La Naspi cambia volto con novità significative: ecco a chi spetta, come funziona e cosa bisogna sapere per non perdere il diritto.
La Naspi è una delle misure più importanti nel sistema di protezione sociale italiano. Pensata per chi perde involontariamente il lavoro, rappresenta un sostegno economico fondamentale in un momento di passaggio e spesso di difficoltà.
Infatti, permette a tante persone di avere un minimo di stabilità mentre cercano una nuova occupazione, coprendo quel vuoto che si apre tra la fine di un impiego e l’inizio del successivo.
Come cambia la Naspi, ecco chi la perde
Come spesso accade con le misure previdenziali, anche la Naspi è soggetta a modifiche, aggiornamenti e requisiti da rispettare con attenzione. Nel 2025 sono entrate in vigore alcune novità che vale la pena conoscere. Prima di tutto, un piccolo ripasso su cosa sia esattamente questa prestazione.

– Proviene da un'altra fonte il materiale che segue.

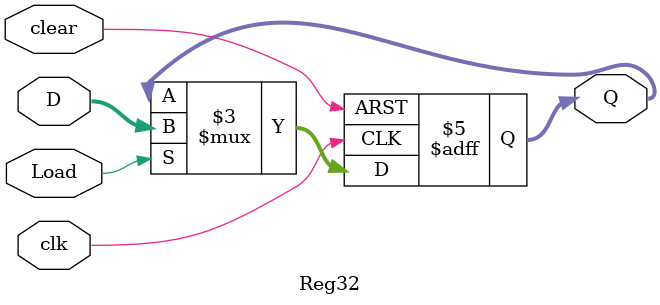
<source format=v>
`timescale 1ns / 1ps
module Reg32(clk,clear,Load,D,Q);
	 
	 input clk;
	 input clear;
	 input Load;
	 input [31:0] D;
	 output reg[31:0]Q;
always @(posedge clk or posedge clear)
begin
		if(clear) Q <= 0; 
		else if (Load) Q <= D; 
		else Q <= Q;
		end
endmodule


</source>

La Naspi è un’indennità mensile destinata a lavoratori dipendenti che hanno perso il lavoro non per loro scelta. Parliamo, quindi, di licenziamenti, scadenza di contratti a termine, dimissioni per giusta causa o risoluzioni consensuali solo in alcuni casi specifici. Non spetta, per esempio, a chi si dimette volontariamente, salvo alcune eccezioni.
Per ottenerla è necessario aver maturato almeno 13 settimane di contribuzione nei quattro anni precedenti la perdita del lavoro e aver lavorato almeno 30 giorni effettivi nei 12 mesi precedenti. Non basta, quindi, aver avuto un contratto formale: serve che ci sia stata attività lavorativa reale.

Tra le novità introdotte quest’anno c’è una maggiore flessibilità nell’accesso ai corsi di formazione finanziati tramite il programma Gol, che ora sono direttamente collegati alla Naspi. Chi riceve l’indennità, infatti, sarà più facilmente inserito in percorsi di riqualificazione, senza perdere il sussidio. Inoltre, è stato rivisto il meccanismo di riduzione progressiva dell’importo: dal 2025 il taglio dopo i primi mesi sarà più graduale, per evitare un crollo troppo rapido del sostegno economico.
Un altro aspetto importante riguarda i controlli. Il sistema è ora più severo nei confronti di chi rifiuta offerte di lavoro congrue o non partecipa attivamente alle politiche attive proposte. Non basta più iscriversi al centro per l’impiego e aspettare: bisogna dimostrare di essere realmente coinvolti nella ricerca di un nuovo impiego.
Infine, attenzione a un punto spesso sottovalutato. Chi si dimette volontariamente non ha diritto alla Naspi, come detto. Tuttavia, può succedere che una persona dia le dimissioni, trovi subito dopo un altro lavoro, magari per necessità, ma questo nuovo contratto dura meno di tre mesi. Ebbene, anche in questo caso la Naspi non scatterà, perché non si tratta di una perdita involontaria del lavoro, e il sistema considera ancora valide le dimissioni iniziali. Un dettaglio che può fare la differenza e che, purtroppo, molti scoprono solo troppo tardi.
In definitiva, conoscere le regole della Naspi oggi più che mai è fondamentale. Perché è vero che si tratta di un aiuto concreto, ma lo si riceve solo se si rispettano requisiti precisi e se si evitano passaggi falsati, anche in buona fede.